ANZ a violé ses obligations d’information continue en 2015 en omettant d’informer les investisseurs que ses preneurs fermes étaient intervenus pour acheter 791 millions de dollars de ses actions dans le cadre d’une augmentation de capital qui n’a pas répondu aux attentes, a constaté la Cour fédérale.
Le juge Mark Moshinsky a déclaré vendredi que les informations retenues par ANZ n’étaient pas généralement disponibles et qu’elles étaient « importantes » – lorsqu’une personne raisonnable s’attendrait à ce qu’elles aient un effet important sur le cours des actions d’une société si elles étaient disponibles – ce qui signifie que la banque avait violé ses obligation en vertu de la Loi sur les personnes morales.
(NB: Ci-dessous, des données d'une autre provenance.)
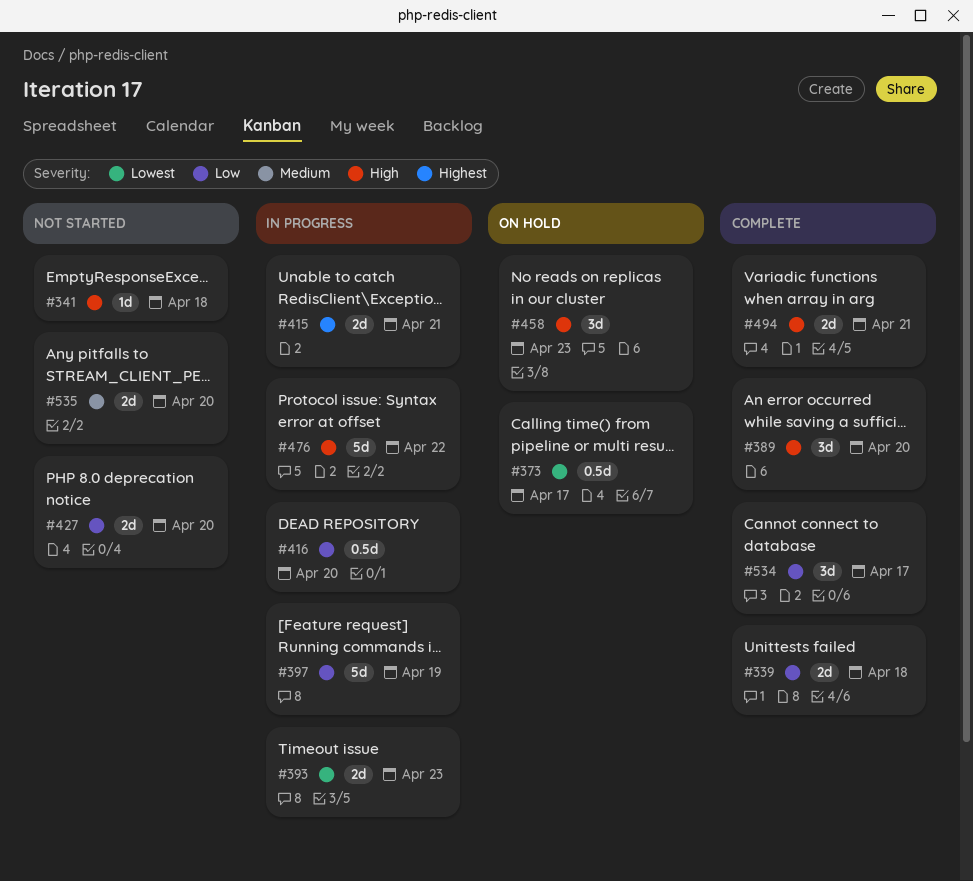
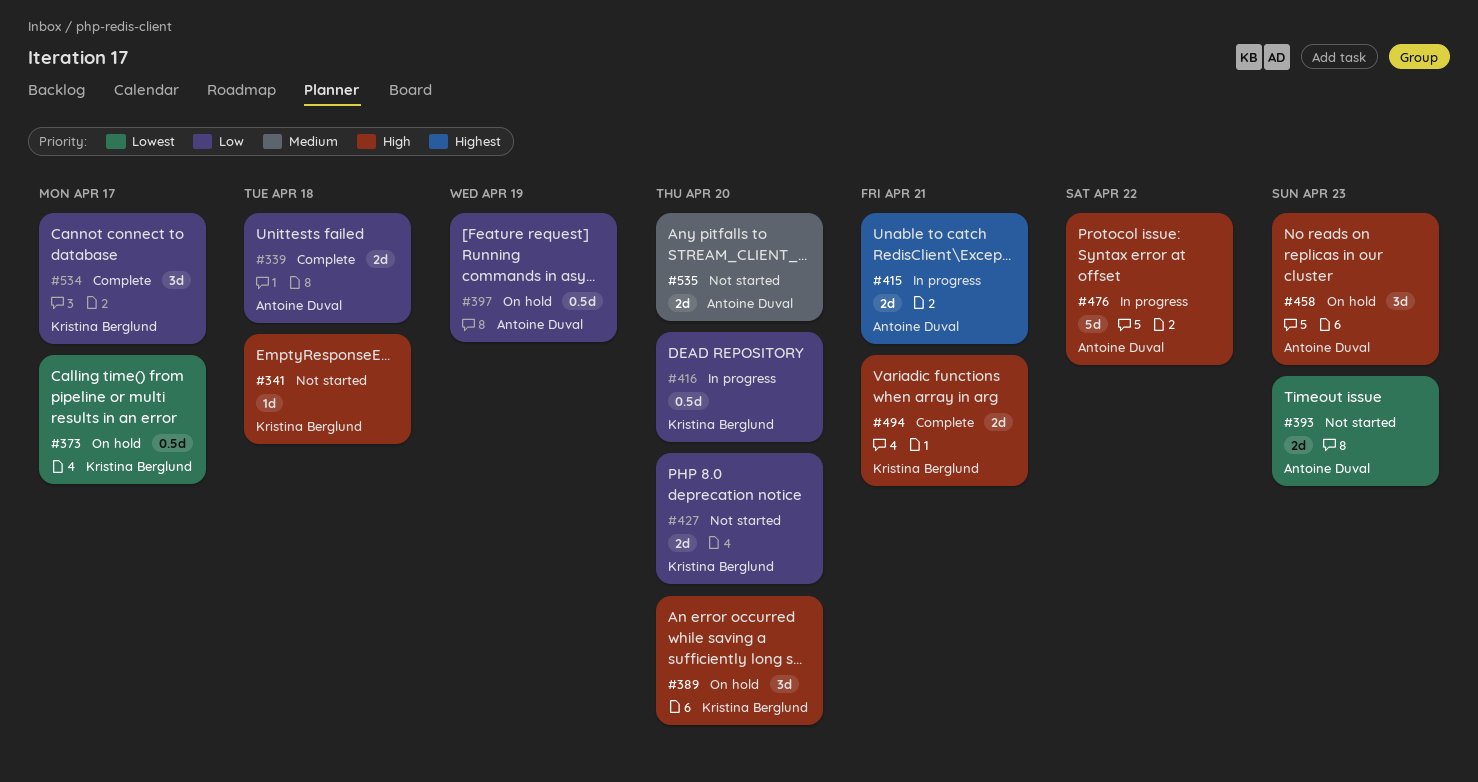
#389, status: Complete -> On hold
#393, status: In progress -> Not started
#397, status: In progress -> On hold
#397, estimate: 5d -> 0.5d

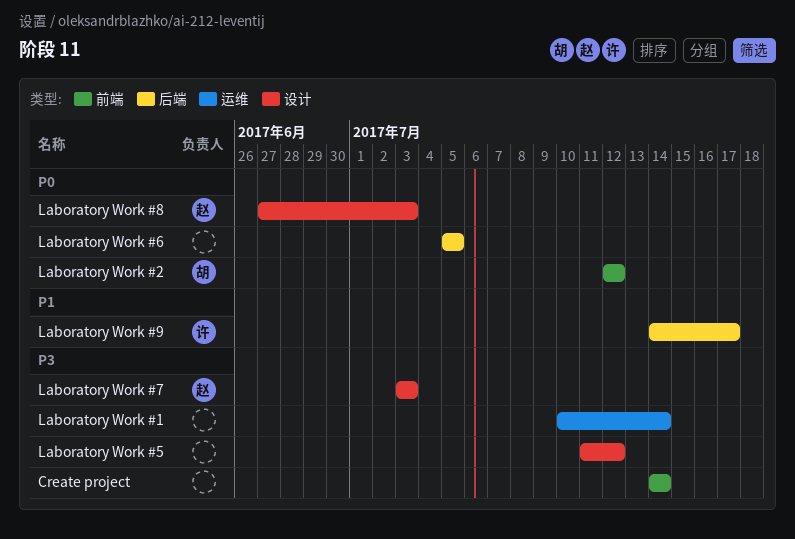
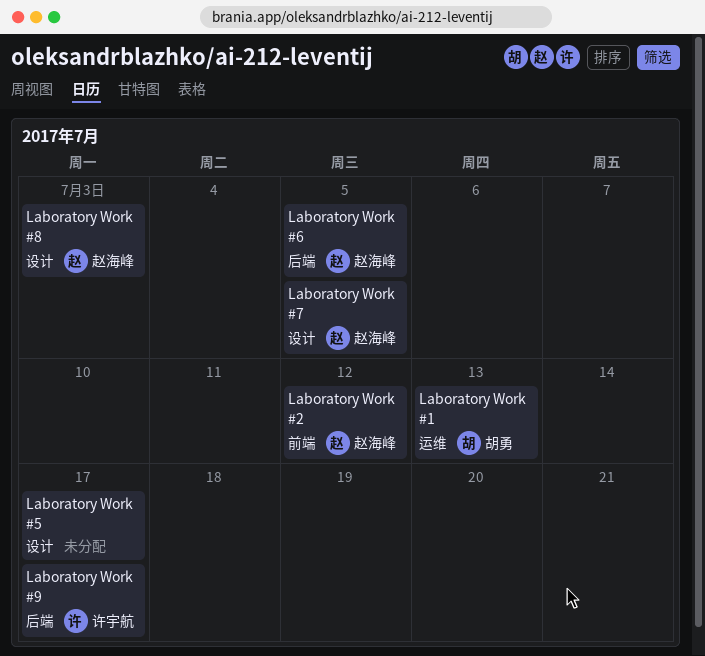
Create project: present -> none
Laboratory Work #1, owner: none -> 胡勇
Laboratory Work #1, due: Jul 14 -> Jul 13
Laboratory Work #2, owner: 胡勇 -> 赵海峰
Laboratory Work #5, due: Jul 12 -> Jul 17
Laboratory Work #6, owner: none -> 赵海峰
Laboratory Work #7, due: Jul 3 -> Jul 5

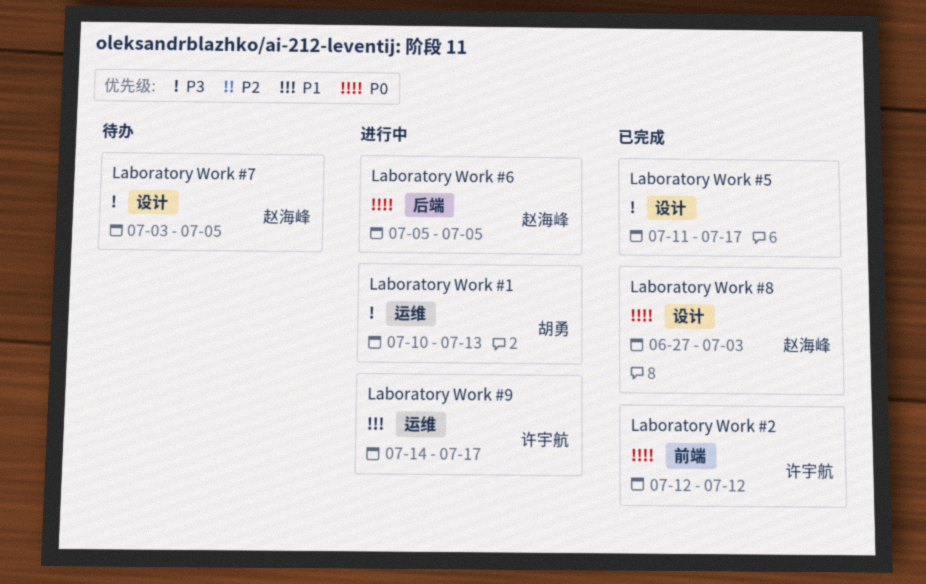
Laboratory Work #2, owner: 赵海峰 -> 许宇航
Laboratory Work #9, label: 后端 -> 运维

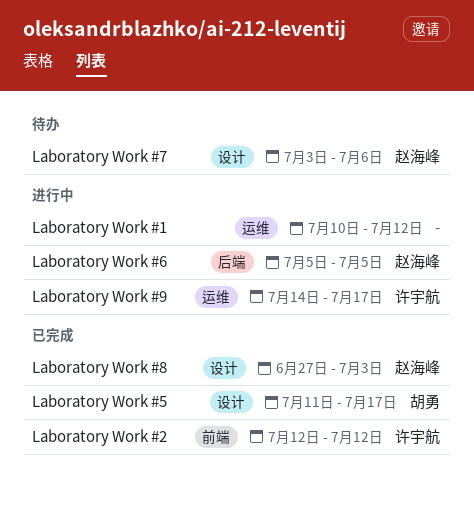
Laboratory Work #1, owner: 胡勇 -> none
Laboratory Work #1, due: Jul 13 -> Jul 12
Laboratory Work #5, owner: none -> 胡勇
Laboratory Work #7, due: Jul 5 -> Jul 6

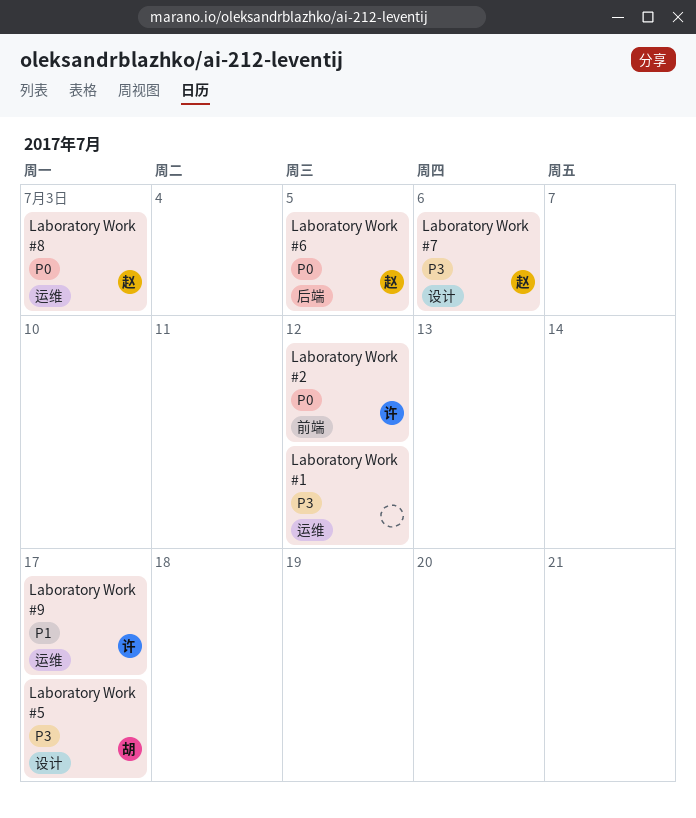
Laboratory Work #8, label: 设计 -> 运维

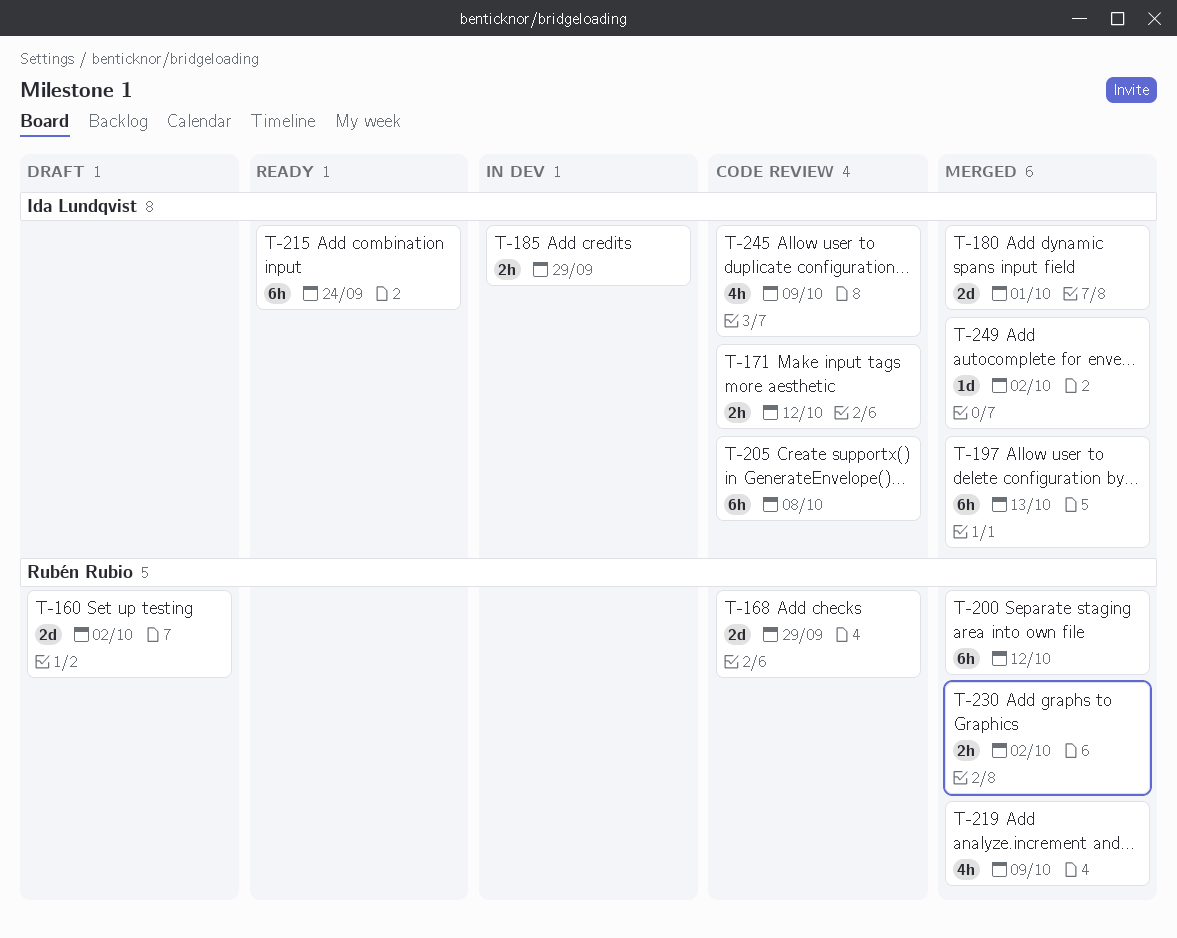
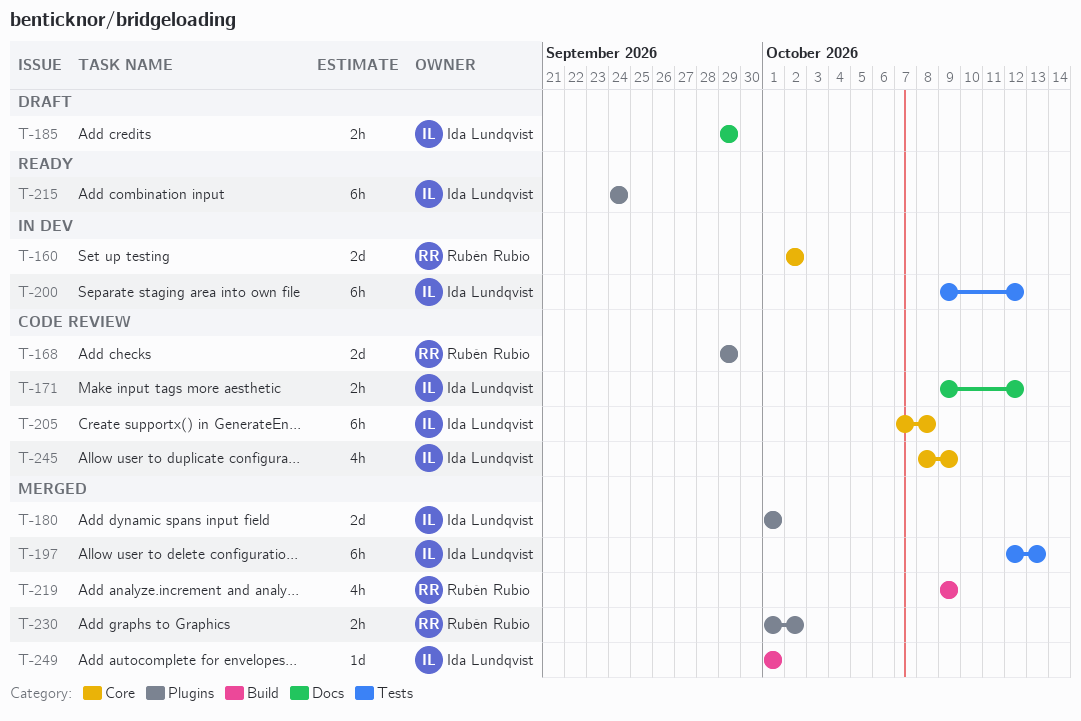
T-160, status: Draft -> In dev
T-185, status: In dev -> Draft
T-200, status: Merged -> In dev
T-200, owner: Rubén Rubio -> Ida Lundqvist
T-249, due: Oct 2 -> Oct 1

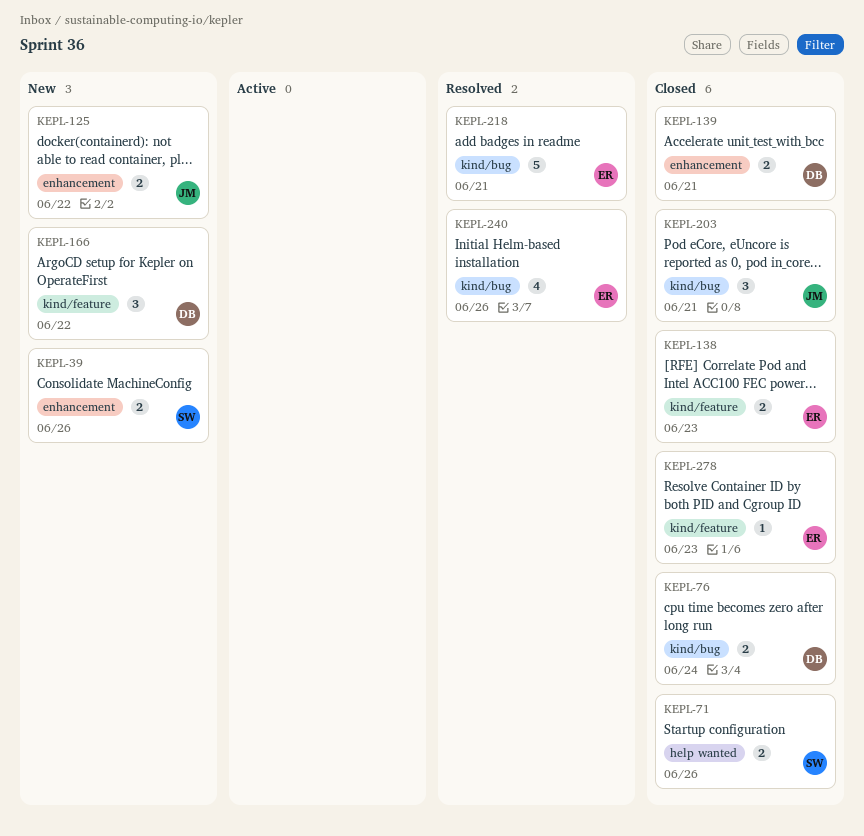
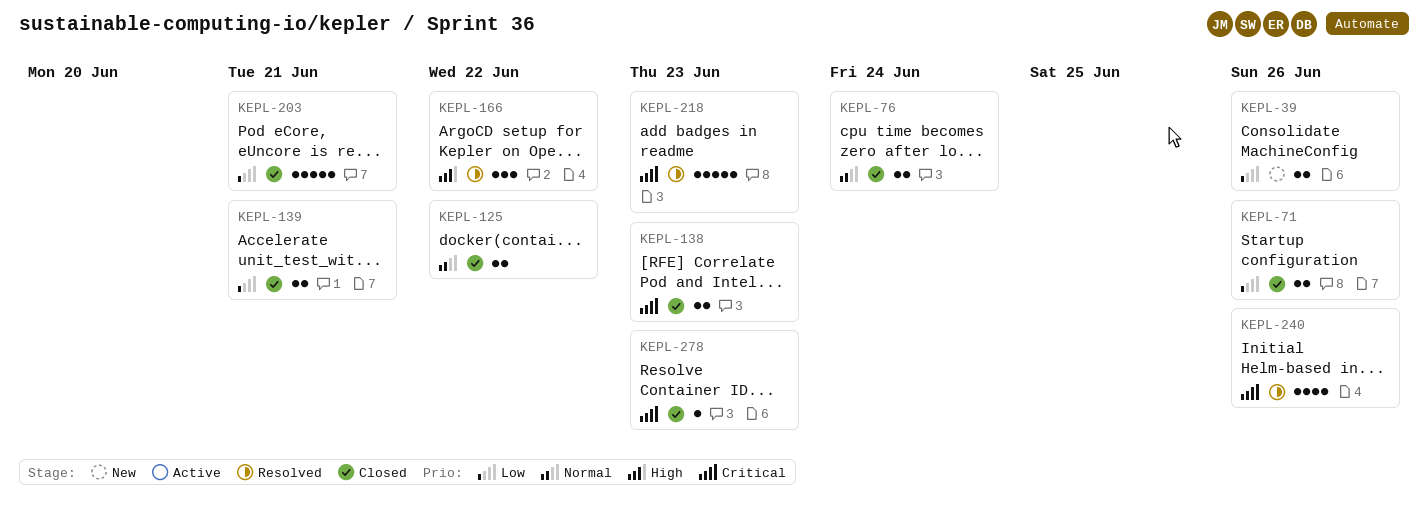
KEPL-125, status: New -> Closed
KEPL-166, status: New -> Resolved
KEPL-203, estimate: 3 -> 5
KEPL-218, due: Jun 21 -> Jun 23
Le juge Mark Moshinsky a estimé que les « preuves factuelles » s’opposaient fortement à certains des arguments d’ANZ.Crédit: Natalie Boog
En 2015, la Commission australienne des valeurs mobilières et des investissements a entamé une procédure civile contre ANZ pour la levée de 2,5 milliards de dollars, alléguant que la banque n’avait pas respecté ses obligations d’information continue parce qu’elle n’avait pas informé le marché des actions qu’environ un tiers des actions nouvellement émises avaient été récupérées. par les souscripteurs plutôt que par les investisseurs institutionnels.
Des documents judiciaires déposés par le régulateur indiquaient, lors de l’annonce du placement le matin du 6 août 2015, qu’il était clair que l’offre n’avait pas suscité l’intérêt attendu. Le lendemain, ANZ a annoncé à l’ASX que la levée de capitaux était finalisée mais n’a fait aucune mention des actions souscrites par les preneurs fermes.
Le régulateur des entreprises avait fait valoir qu’ANZ aurait dû informer le marché que les co-chefs de file de l’opération – Citi, Deutsche Bank et JPMorgan – ont fini par détenir environ 791 millions de dollars sur les 2,5 milliards de dollars d’actions ANZ dans le cadre du placement lorsque les grands investisseurs ont décidé de ne pas prendre. toutes les actions offertes.
ASIC a fait valoir que l’information était importante car si elle avait été divulguée, les personnes qui investissent habituellement dans des titres se seraient attendues à ce que les preneurs fermes se départissent rapidement des actions de placement attribuées ou acquises et, ce faisant, exerceraient une pression à la baisse sur le cours de l’action d’ANZ. .
ANZ a contesté cette proposition, affirmant que l’importance des informations était nécessaire pour envisager une « série d’informations plus large ».
Mais Moshinsky a déclaré que certains des éléments invoqués par ANZ ne reflétaient pas « fidèlement ou pleinement les faits » et que d’autres éléments n’avaient pas « d’incidence significative sur l’évaluation du caractère important ».